Segment Start: Extracted entries
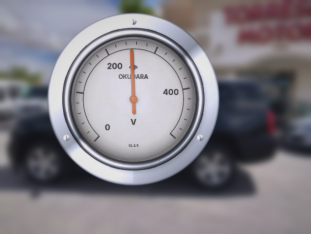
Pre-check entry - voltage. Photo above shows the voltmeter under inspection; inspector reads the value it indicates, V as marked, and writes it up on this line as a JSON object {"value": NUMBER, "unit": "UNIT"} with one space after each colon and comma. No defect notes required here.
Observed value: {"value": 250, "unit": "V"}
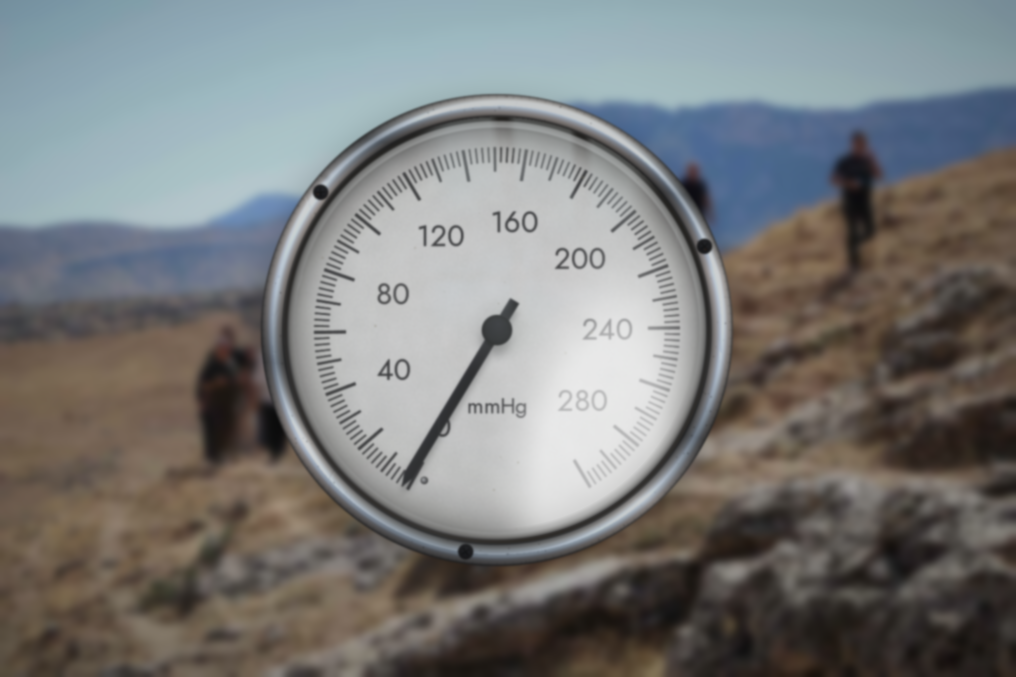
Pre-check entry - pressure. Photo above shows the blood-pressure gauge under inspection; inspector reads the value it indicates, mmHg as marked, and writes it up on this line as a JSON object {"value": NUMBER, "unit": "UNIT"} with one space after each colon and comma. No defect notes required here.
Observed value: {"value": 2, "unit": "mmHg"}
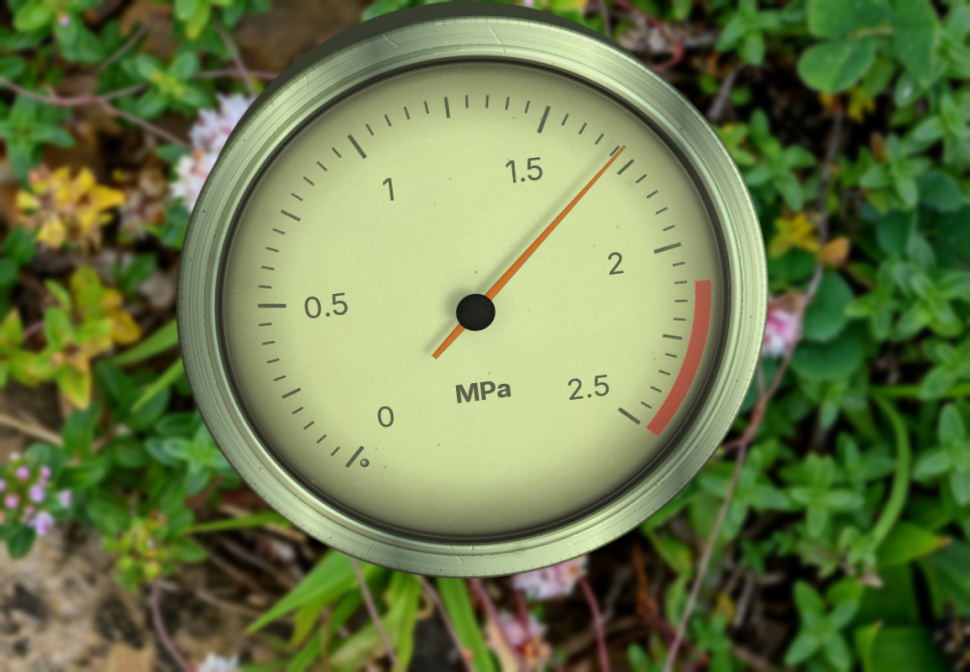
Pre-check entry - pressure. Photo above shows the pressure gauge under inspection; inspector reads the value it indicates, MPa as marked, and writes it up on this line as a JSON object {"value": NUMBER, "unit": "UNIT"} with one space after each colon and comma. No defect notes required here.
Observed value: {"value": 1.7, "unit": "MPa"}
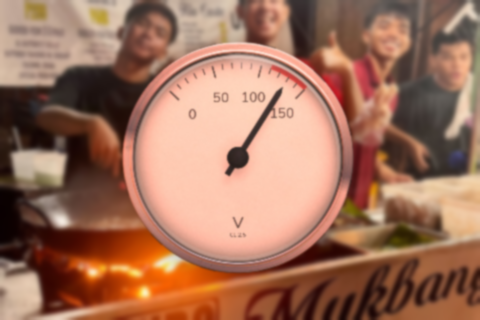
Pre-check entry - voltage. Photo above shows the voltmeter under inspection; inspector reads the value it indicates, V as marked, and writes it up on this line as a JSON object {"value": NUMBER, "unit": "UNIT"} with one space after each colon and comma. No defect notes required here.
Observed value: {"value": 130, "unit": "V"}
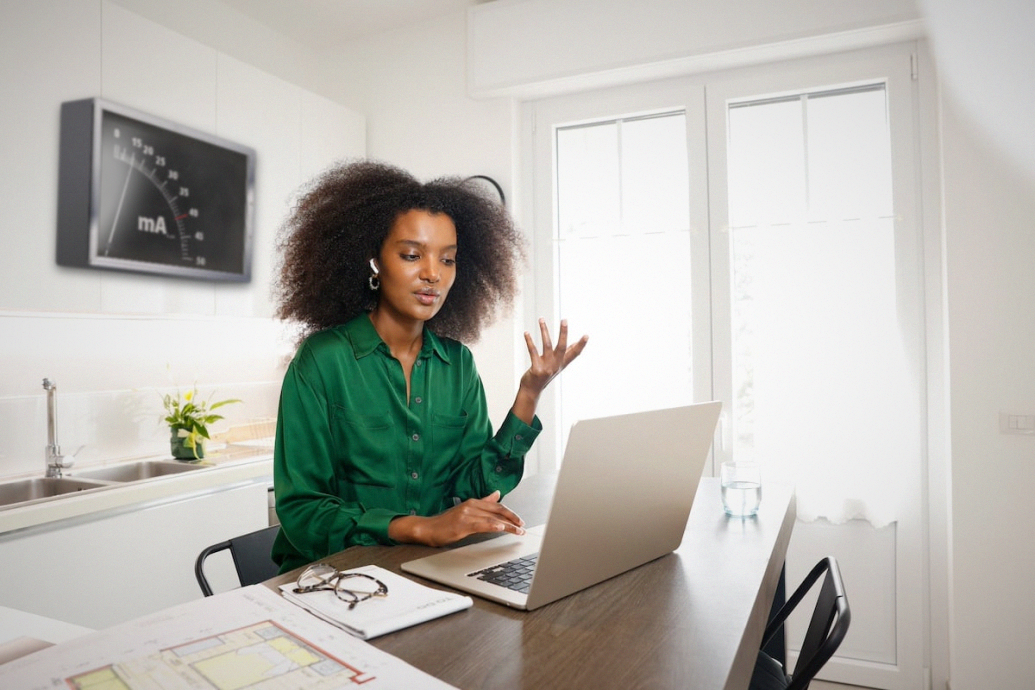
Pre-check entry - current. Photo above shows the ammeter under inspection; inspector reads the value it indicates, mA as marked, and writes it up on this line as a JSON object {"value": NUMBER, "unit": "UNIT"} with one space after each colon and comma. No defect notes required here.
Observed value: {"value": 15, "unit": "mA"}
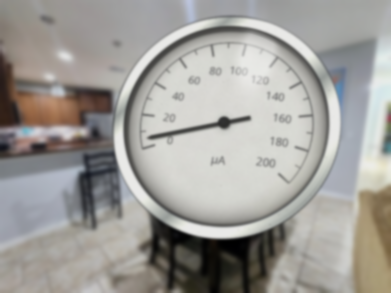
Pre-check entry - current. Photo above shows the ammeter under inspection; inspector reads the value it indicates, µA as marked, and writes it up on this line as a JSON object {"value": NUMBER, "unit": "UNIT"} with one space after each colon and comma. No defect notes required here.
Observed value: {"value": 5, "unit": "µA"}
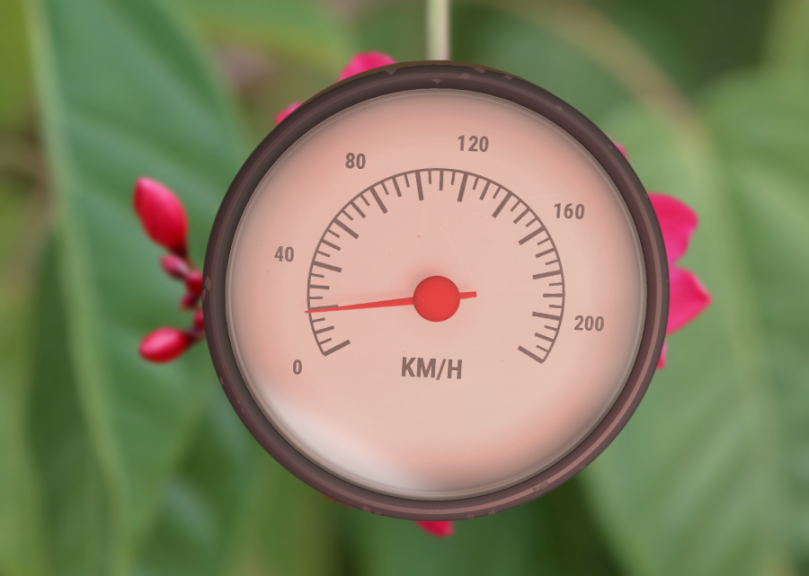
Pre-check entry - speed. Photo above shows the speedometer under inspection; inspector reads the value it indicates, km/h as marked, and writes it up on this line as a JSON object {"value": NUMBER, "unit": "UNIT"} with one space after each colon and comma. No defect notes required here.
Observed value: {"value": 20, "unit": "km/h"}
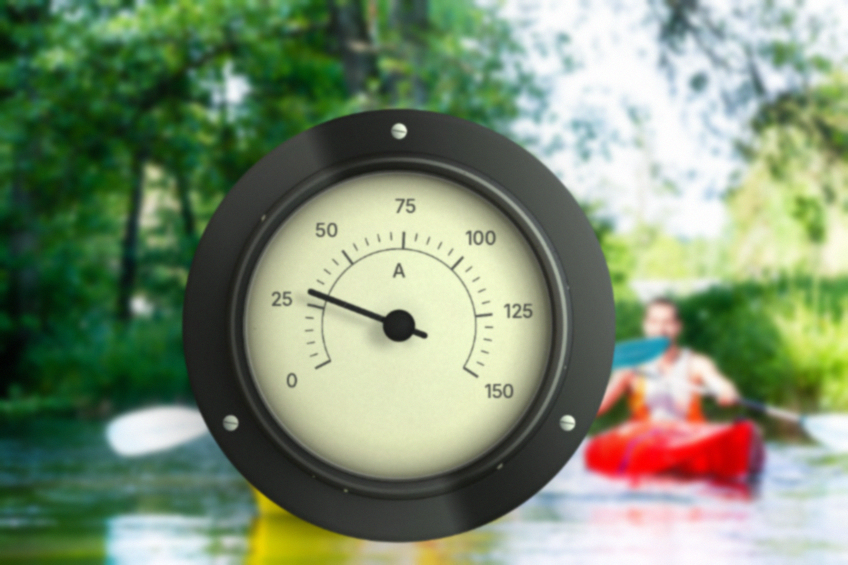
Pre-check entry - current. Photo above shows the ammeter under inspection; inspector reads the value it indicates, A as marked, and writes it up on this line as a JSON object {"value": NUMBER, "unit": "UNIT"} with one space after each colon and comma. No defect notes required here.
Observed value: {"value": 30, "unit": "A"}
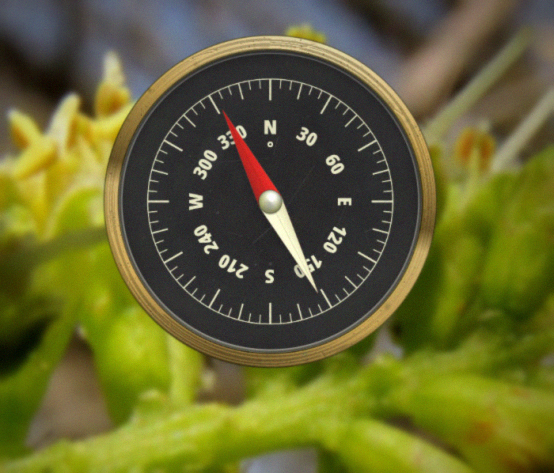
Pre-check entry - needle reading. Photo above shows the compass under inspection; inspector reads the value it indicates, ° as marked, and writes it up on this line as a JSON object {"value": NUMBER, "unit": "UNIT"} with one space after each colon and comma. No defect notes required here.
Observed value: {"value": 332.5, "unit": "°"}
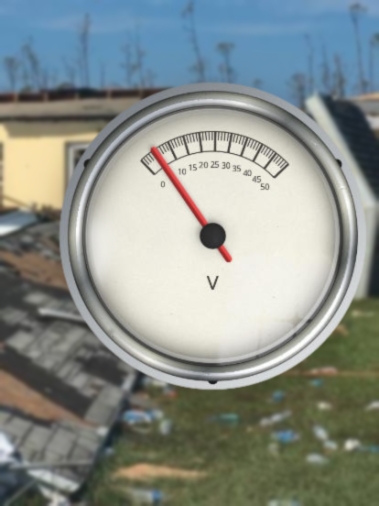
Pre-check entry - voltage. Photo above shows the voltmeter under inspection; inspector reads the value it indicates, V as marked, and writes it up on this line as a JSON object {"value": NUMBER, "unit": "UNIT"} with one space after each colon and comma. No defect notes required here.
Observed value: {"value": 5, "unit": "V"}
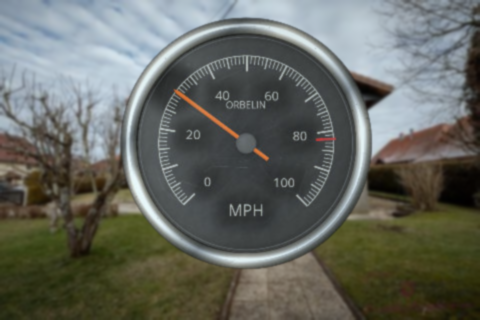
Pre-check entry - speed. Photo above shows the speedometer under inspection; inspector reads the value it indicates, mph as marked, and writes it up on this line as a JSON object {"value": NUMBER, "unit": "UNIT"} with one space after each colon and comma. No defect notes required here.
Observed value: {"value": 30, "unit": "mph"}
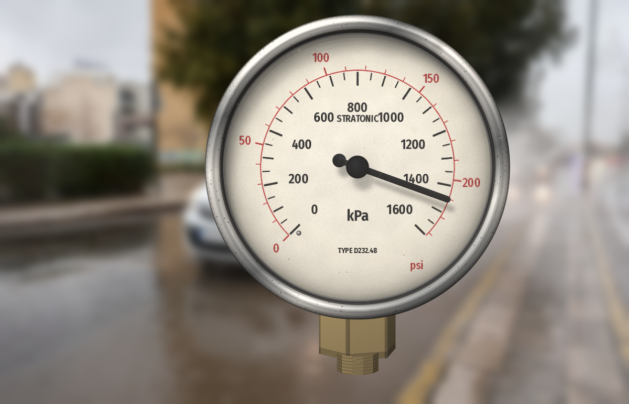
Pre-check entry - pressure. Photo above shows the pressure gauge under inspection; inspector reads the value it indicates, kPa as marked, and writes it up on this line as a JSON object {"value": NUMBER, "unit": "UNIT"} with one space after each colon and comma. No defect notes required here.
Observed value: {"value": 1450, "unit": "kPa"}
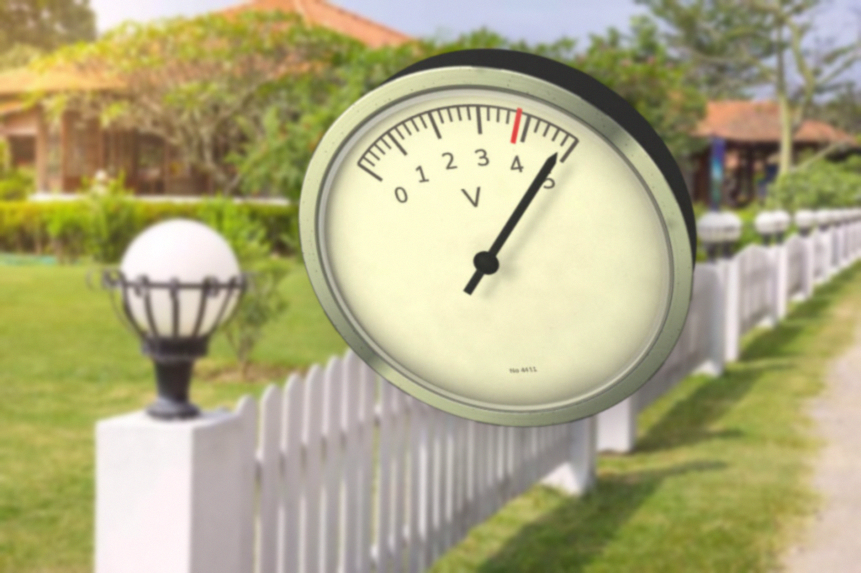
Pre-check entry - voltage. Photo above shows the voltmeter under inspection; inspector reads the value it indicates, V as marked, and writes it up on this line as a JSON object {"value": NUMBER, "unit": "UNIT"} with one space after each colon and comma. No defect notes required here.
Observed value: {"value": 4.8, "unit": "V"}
Segment End: Extracted entries
**Task to complete**.
Count the lines in the material above that contain the string "speed" with matching case, and give only that number.

**Your solution**.
2